The two-day, all-music-styles festival will feature three stages, interactive art installations, games and food trucks.

Middle Waves is about coming together, so all ages are welcome and two-thirds of the festival is completely free and open to the public. A group of volunteers has been working to make sure that sense of cohesion, creativity and local flair are present throughout the festival grounds.

Middle Wave Vibes Committee Co-chairs Dan Swartz and Sarah Aubrey lead the Vibe Workshops each week at arts nonprofit Wunderkammer Company. Their goal is to transform Headwaters Park, but it’s about more than creating visual stimuli — it’s about leading festival goers from one point to another and giving them things to focus on so the transit is a fun one, Swartz said.

“Middle Waves takes the ‘usual’ concert in Headwaters format and flips it on its head — literally, we flip the festival sideways!” Aubrey said. “We work hard in Vibe to expand upon this so that there’s something new for you to experience around many corners. It’s Headwaters like you haven’t seen or experienced before!”

Interactive art installations will include a magnetic wall with cutout letters where people can spell words and messages and take photos (like a giant refrigerator). Huge “chandeliers” will hang from the trees and there will be plenty of places to take selfies.

Workshops have taken place each year before the festival, but this is the first year that the workshops have run all summer. Since June, volunteers have been rolling up their sleeves each week to create the art installations that will be displayed at the park during the festival. Swartz said about a dozen people show up each week to help execute the projects.

“I’ve been involved in less intense ways for the past couple years, and when (festival chair) Katy Silliman asked me to be involved this year I couldn’t say no!” Swartz said. “Wunderkammer Company’s mission is to revitalize communities through contemporary art, so it just really made sense to do something together.”

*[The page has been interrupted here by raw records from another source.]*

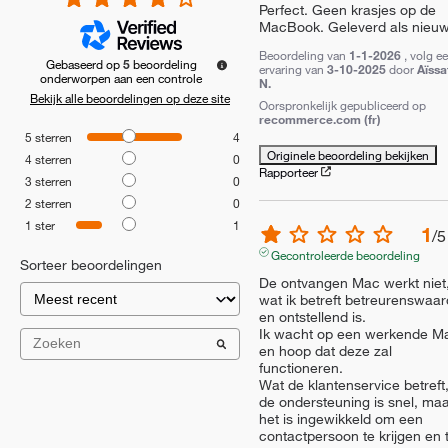
Perfect. Geen krasjes op de 
MacBook. Geleverd als nieuw
Beoordeling van
1-1-2026
, volg e
Gebaseerd op
5
beoordeling
ervaring van
3-10-2025
door
Aïssa
onderworpen aan een controle
N.
Bekijk alle beoordelingen op deze site
Oorspronkelijk gepubliceerd op
recommerce.com (fr)
5
sterren
4
Originele beoordeling bekijken
4
sterren
0
Rapporteer
3
sterren
0
2
sterren
0
1
ster
1
1
/
5
Gecontroleerde beoordeling
Sorteer beoordelingen
De ontvangen Mac werkt niet,
wat ik betreft betreurenswaard
en ontstellend is.

Ik wacht op een werkende Ma
en hoop dat deze zal 
functioneren.

Wat de klantenservice betreft,
de ondersteuning is snel, maa
het is ingewikkeld om een 
contactpersoon te krijgen en t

Each workshop focuses on making a different project and tasks are assigned based on interest and skill level. Projects have included collaborations with individual artists and groups. There will be fun surprises like “massive yarn bombings and painted pianos for the community to activate on their way around the festival,” Swartz said. Other surprise projects are being kept tightly under wraps until the festival.

Aubrey said the workshops allow people to contribute to the creative atmosphere and metamorphosis of the park.

“Beyond ticket sales, Middle Waves is about building community through exciting and innovative music and visual art,” she said. “We want to drop jaws and blow up silos and leave Fort Wayne a better place for it. Doing the Vibe workshops are a way to continue to build community beyond the weekend of the festival. We hope to continue to grow as a festival and be able to leave even more of a mark.”

The volunteers’ efforts have not gone unrewarded. They have had the opportunity to earn discounts and free tickets in exchange for volunteer hours. For more information about opportunities to volunteer for Middle Waves, visit middlewaves.com/get-involved.

“We always need more hands,” Swartz said. “So far so good, but there isn’t really a ‘finished’ point for us, so we can always use more help.”